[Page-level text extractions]
-*-*-

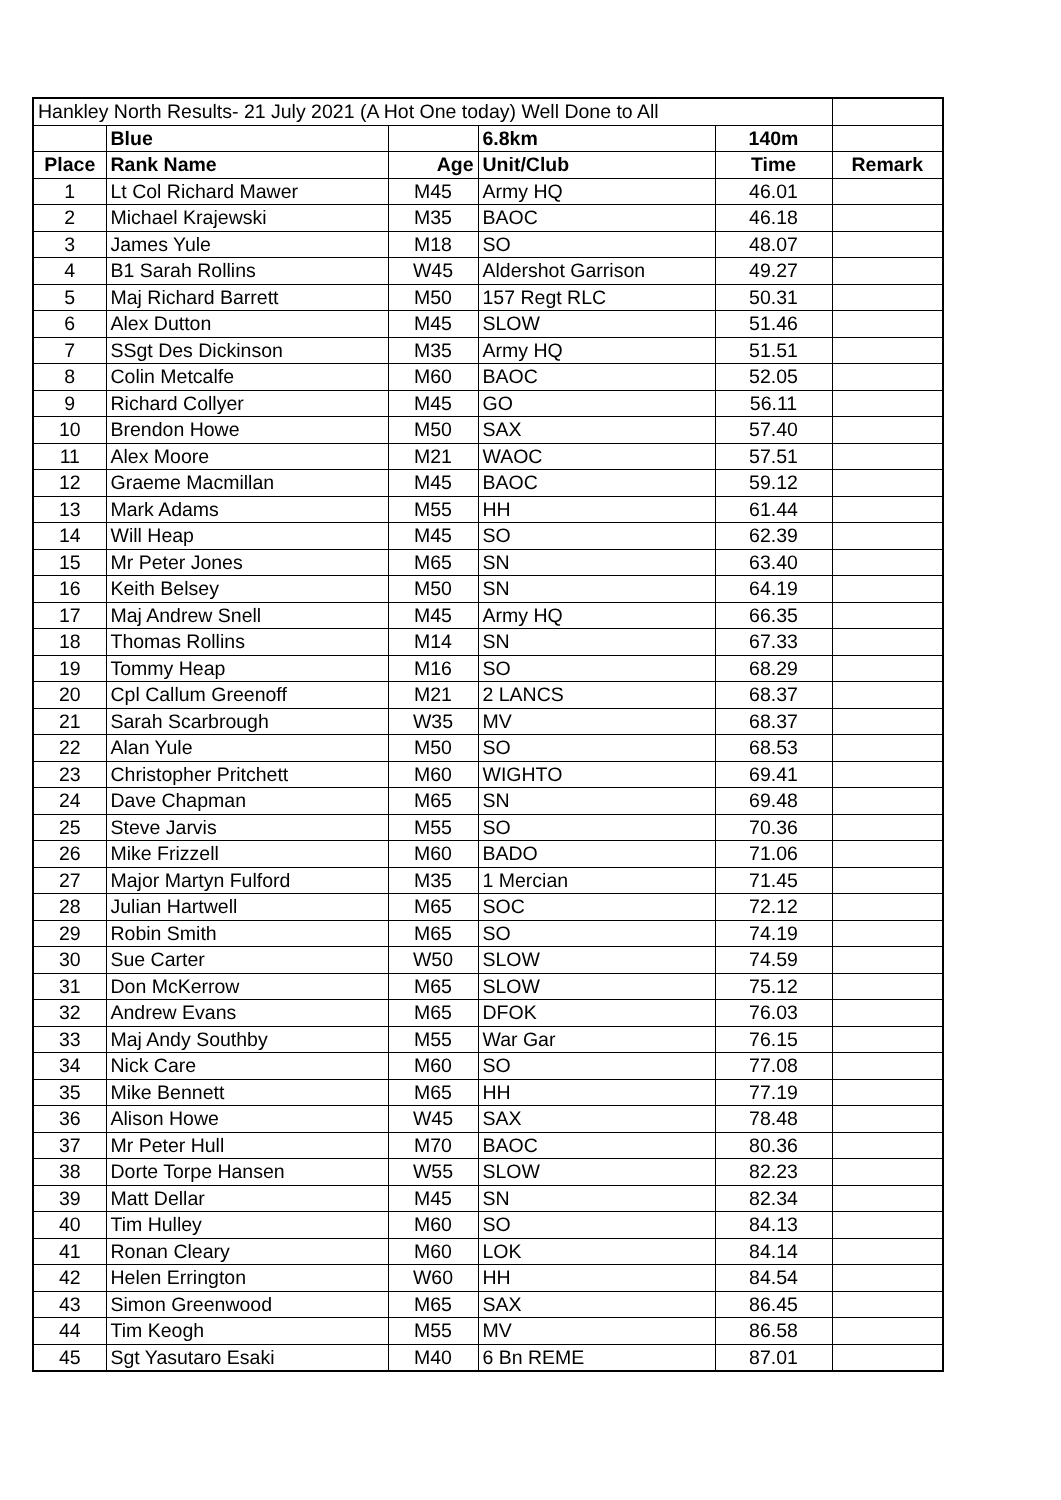| Hankley North Results- 21 July 2021 (A Hot One today) Well Done to All | | | | | |
| | Blue | | 6.8km | 140m | |
| Place | Rank Name | Age | Unit/Club | Time | Remark |
| 1 | Lt Col Richard Mawer | M45 | Army HQ | 46.01 | |
| 2 | Michael Krajewski | M35 | BAOC | 46.18 | |
| 3 | James Yule | M18 | SO | 48.07 | |
| 4 | B1 Sarah Rollins | W45 | Aldershot Garrison | 49.27 | |
| 5 | Maj Richard Barrett | M50 | 157 Regt RLC | 50.31 | |
| 6 | Alex Dutton | M45 | SLOW | 51.46 | |
| 7 | SSgt Des Dickinson | M35 | Army HQ | 51.51 | |
| 8 | Colin Metcalfe | M60 | BAOC | 52.05 | |
| 9 | Richard Collyer | M45 | GO | 56.11 | |
| 10 | Brendon Howe | M50 | SAX | 57.40 | |
| 11 | Alex Moore | M21 | WAOC | 57.51 | |
| 12 | Graeme Macmillan | M45 | BAOC | 59.12 | |
| 13 | Mark Adams | M55 | HH | 61.44 | |
| 14 | Will Heap | M45 | SO | 62.39 | |
| 15 | Mr Peter Jones | M65 | SN | 63.40 | |
| 16 | Keith Belsey | M50 | SN | 64.19 | |
| 17 | Maj Andrew Snell | M45 | Army HQ | 66.35 | |
| 18 | Thomas Rollins | M14 | SN | 67.33 | |
| 19 | Tommy Heap | M16 | SO | 68.29 | |
| 20 | Cpl Callum Greenoff | M21 | 2 LANCS | 68.37 | |
| 21 | Sarah Scarbrough | W35 | MV | 68.37 | |
| 22 | Alan Yule | M50 | SO | 68.53 | |
| 23 | Christopher Pritchett | M60 | WIGHTO | 69.41 | |
| 24 | Dave Chapman | M65 | SN | 69.48 | |
| 25 | Steve Jarvis | M55 | SO | 70.36 | |
| 26 | Mike Frizzell | M60 | BADO | 71.06 | |
| 27 | Major Martyn Fulford | M35 | 1 Mercian | 71.45 | |
| 28 | Julian Hartwell | M65 | SOC | 72.12 | |
| 29 | Robin Smith | M65 | SO | 74.19 | |
| 30 | Sue Carter | W50 | SLOW | 74.59 | |
| 31 | Don McKerrow | M65 | SLOW | 75.12 | |
| 32 | Andrew Evans | M65 | DFOK | 76.03 | |
| 33 | Maj Andy Southby | M55 | War Gar | 76.15 | |
| 34 | Nick Care | M60 | SO | 77.08 | |
| 35 | Mike Bennett | M65 | HH | 77.19 | |
| 36 | Alison Howe | W45 | SAX | 78.48 | |
| 37 | Mr Peter Hull | M70 | BAOC | 80.36 | |
| 38 | Dorte Torpe Hansen | W55 | SLOW | 82.23 | |
| 39 | Matt Dellar | M45 | SN | 82.34 | |
| 40 | Tim Hulley | M60 | SO | 84.13 | |
| 41 | Ronan Cleary | M60 | LOK | 84.14 | |
| 42 | Helen Errington | W60 | HH | 84.54 | |
| 43 | Simon Greenwood | M65 | SAX | 86.45 | |
| 44 | Tim Keogh | M55 | MV | 86.58 | |
| 45 | Sgt Yasutaro Esaki | M40 | 6 Bn REME | 87.01 | |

-*-*-

Exercise aim: Your answer must be an exact copy of every entry, with no pictures in it.

Exercise response:
| Hankley North Results- 21 July 2021 (A Hot One today) Well Done to All | | | | | |
| | Blue | | 6.8km | 140m | |
| Place | Rank Name | Age | Unit/Club | Time | Remark |
| 1 | Lt Col Richard Mawer | M45 | Army HQ | 46.01 | |
| 2 | Michael Krajewski | M35 | BAOC | 46.18 | |
| 3 | James Yule | M18 | SO | 48.07 | |
| 4 | B1 Sarah Rollins | W45 | Aldershot Garrison | 49.27 | |
| 5 | Maj Richard Barrett | M50 | 157 Regt RLC | 50.31 | |
| 6 | Alex Dutton | M45 | SLOW | 51.46 | |
| 7 | SSgt Des Dickinson | M35 | Army HQ | 51.51 | |
| 8 | Colin Metcalfe | M60 | BAOC | 52.05 | |
| 9 | Richard Collyer | M45 | GO | 56.11 | |
| 10 | Brendon Howe | M50 | SAX | 57.40 | |
| 11 | Alex Moore | M21 | WAOC | 57.51 | |
| 12 | Graeme Macmillan | M45 | BAOC | 59.12 | |
| 13 | Mark Adams | M55 | HH | 61.44 | |
| 14 | Will Heap | M45 | SO | 62.39 | |
| 15 | Mr Peter Jones | M65 | SN | 63.40 | |
| 16 | Keith Belsey | M50 | SN | 64.19 | |
| 17 | Maj Andrew Snell | M45 | Army HQ | 66.35 | |
| 18 | Thomas Rollins | M14 | SN | 67.33 | |
| 19 | Tommy Heap | M16 | SO | 68.29 | |
| 20 | Cpl Callum Greenoff | M21 | 2 LANCS | 68.37 | |
| 21 | Sarah Scarbrough | W35 | MV | 68.37 | |
| 22 | Alan Yule | M50 | SO | 68.53 | |
| 23 | Christopher Pritchett | M60 | WIGHTO | 69.41 | |
| 24 | Dave Chapman | M65 | SN | 69.48 | |
| 25 | Steve Jarvis | M55 | SO | 70.36 | |
| 26 | Mike Frizzell | M60 | BADO | 71.06 | |
| 27 | Major Martyn Fulford | M35 | 1 Mercian | 71.45 | |
| 28 | Julian Hartwell | M65 | SOC | 72.12 | |
| 29 | Robin Smith | M65 | SO | 74.19 | |
| 30 | Sue Carter | W50 | SLOW | 74.59 | |
| 31 | Don McKerrow | M65 | SLOW | 75.12 | |
| 32 | Andrew Evans | M65 | DFOK | 76.03 | |
| 33 | Maj Andy Southby | M55 | War Gar | 76.15 | |
| 34 | Nick Care | M60 | SO | 77.08 | |
| 35 | Mike Bennett | M65 | HH | 77.19 | |
| 36 | Alison Howe | W45 | SAX | 78.48 | |
| 37 | Mr Peter Hull | M70 | BAOC | 80.36 | |
| 38 | Dorte Torpe Hansen | W55 | SLOW | 82.23 | |
| 39 | Matt Dellar | M45 | SN | 82.34 | |
| 40 | Tim Hulley | M60 | SO | 84.13 | |
| 41 | Ronan Cleary | M60 | LOK | 84.14 | |
| 42 | Helen Errington | W60 | HH | 84.54 | |
| 43 | Simon Greenwood | M65 | SAX | 86.45 | |
| 44 | Tim Keogh | M55 | MV | 86.58 | |
| 45 | Sgt Yasutaro Esaki | M40 | 6 Bn REME | 87.01 | |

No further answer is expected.